Cogently allows users to quickly upload and summarize documents. For example, prior to an important meeting, Team managers can get up to speed in a snap with staff notes and document summaries collected in one place.
Capstone
Conceived as a capstone project for my time in Bloc’s Ruby on Rails training, Cogently was built from the ground up by myself with guidance from my mentor, Bobbilee Hartman. Cogently exemplifies my Ruby on Rails development skills - building lightweight prototypes, executing a development plan guided by user stories, and focusing on user experience.
Challenges
As a team’s information intake grows, it becomes more complex to keep all users on the same page. How do you get everyone up to speed and share developing insight within your team without wasting time on redundant reading?

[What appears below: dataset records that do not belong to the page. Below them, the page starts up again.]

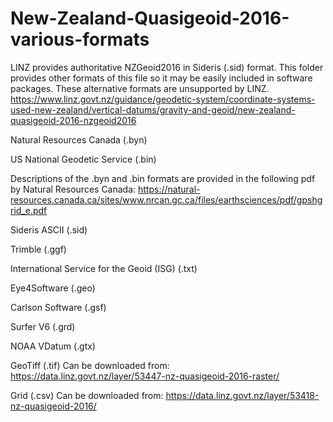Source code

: # New-Zealand-Quasigeoid-2016-various-formats
LINZ provides authoritative NZGeoid2016 in Sideris (.sid) format. This folder provides other formats of this file so it may be easily included in software packages. These alternative formats are unsupported by LINZ. https://www.linz.govt.nz/guidance/geodetic-system/coordinate-systems-used-new-zealand/vertical-datums/gravity-and-geoid/new-zealand-quasigeoid-2016-nzgeoid2016


Natural Resources Canada (.byn)

US National Geodetic Service (.bin)

  Descriptions of the .byn and .bin formats are provided in the following pdf by Natural Resources Canada: https://natural-resources.canada.ca/sites/www.nrcan.gc.ca/files/earthsciences/pdf/gpshgrid_e.pdf

Sideris ASCII (.sid)

Trimble (.ggf)

International Service for the Geoid (ISG) (.txt)

Eye4Software (.geo)

Carlson Software (.gsf)

Surfer V6 (.grd)

NOAA VDatum (.gtx)


GeoTiff (.tif) Can be downloaded from: https://data.linz.govt.nz/layer/53447-nz-quasigeoid-2016-raster/

Grid (.csv) Can be downloaded from:  https://data.linz.govt.nz/layer/53418-nz-quasigeoid-2016/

To meet this challenge Cogently focuses on capturing notes and analyses in a document summary. The first user who uploads and reads through a document creates quicker access for others. Subsequent readers are aided by collective in-line notes and summaries.
With this core challenge in mind, Cogently was planned to satisfy a series of user stories. Here’s an abbreviated list:
As a user I want to be able to
- Upload documents that are available only to my organization.
- Add tags to documents to make document discovery easier.
- Add notes to specific lines in a document and respond to the notes of others.
- Write or edit a summary for each document.
- View and download the original document.
From a development perspective I had a different set of goals. Cogently allowed me the opportunity to grow further as a Rails developer.
As a developer I want to
- Create a Ruby on Rails app with feature set focused on core user stories.
- Leverage Bootstrap’s front end framework for a simple user interface.
- Isolate Bootstrap-specific classes from my own code.
- Convert views to Haml for more readable code.
- Expand upon standard Devise-based accounts with email invitations to join the app.
Execution
Charting development
Addressing the user needs started with sketching out views and the model. I knew ahead of time what kinds of information I wanted to store along with documents, but sketching helped solidify the structure of the app and allowed me to create a skeleton development plan.
Once uploaded users would need to be able to add notes to specific lines of the document and summary text.
I went through several iterations of an initial model design. As the project progressed, the database design was changed and expanded.
Moving from sketches to code, I tracked each workable chunk of progress in it’s own issue attached to the GitHub repository. These issues were grouped in larger milestones based on major user stories.
Lessons learned
In developing Cogently, I learned some tough lessons and tried new approaches to development.
Writing better code
My development goals for Cogently focused on writing better code than in my previous projects, specifically employing Haml and isolating Bootstrap from my code.
On the recommendation of my mentor, I employed a pair of gems (haml/haml and indirect/haml-rails) to convert my views from embedded ruby (erb) files to haml. With strict whitespace and indentation rules, Haml makes code in views much easier to read while discouraging lazy code formatting.
While researching Bootstrap best practices I encountered several articles about Bootstrap maintainability and extending existing classes in Sass. Here’s an abbreviated reading list:
- Please stop embedding Bootstrap classes in your HTML!
- Using Sass To Semantically @extend Bootstrap
- The Extend Concept
The objective was to create code that could easily replace Bootstrap with a ground-up CSS rewrite or different CSS library without requiring a messy rewrite of all views or risky find-all and replace operation. I accomplished this by writing views that used extensions of Boostrap classes instead of writing those classes directly into my code.
Parsing limitations
Example document uploaded to Cogently.
Granular PDF parsing is a bit beyond the skillset of a junior web developer, although some useful gems and libraries exist to make it easier. One big challenge was finding a way to extract images embedded in PDFs in a way that Rails could store them. Since that was beyond the scope of my prototype’s goals, I decided to focus on extracting only the PDF text, which is a comparatively simpler process.
One way to improve this aspect of Cogently in the furture would be to replace the Paragraph model that represents a specific line in a PDF with a Page model. This would:
- Allow user’s to see the document in it’s original formatting instead of the text-only view Cogently currently shows.
- Still allow user notes to be attached to specific sections of the document.
- Improve users’ experience with reading and annotating their documents.
More to come
Though I have a protoype deployed to Heroku that is fully functioning, development isn’t finished for Cogently. Learning from the challenges I faced has helped me chart further progress for Cogently.
Some ideas I’m hoping to execute in the near future:
- Allow user’s to upload and annotate more files types - office documents, images, archives, and media files.
- Replacing the Paragraph model with a Page model as explained above.
- Allow users to download a generated PDF summary of a document and a annotated version of the document with user notes as footnotes.
- Integrate file sharing services such as Google Drive, Box and Dropbox for better integration with user’s existing team-shared files.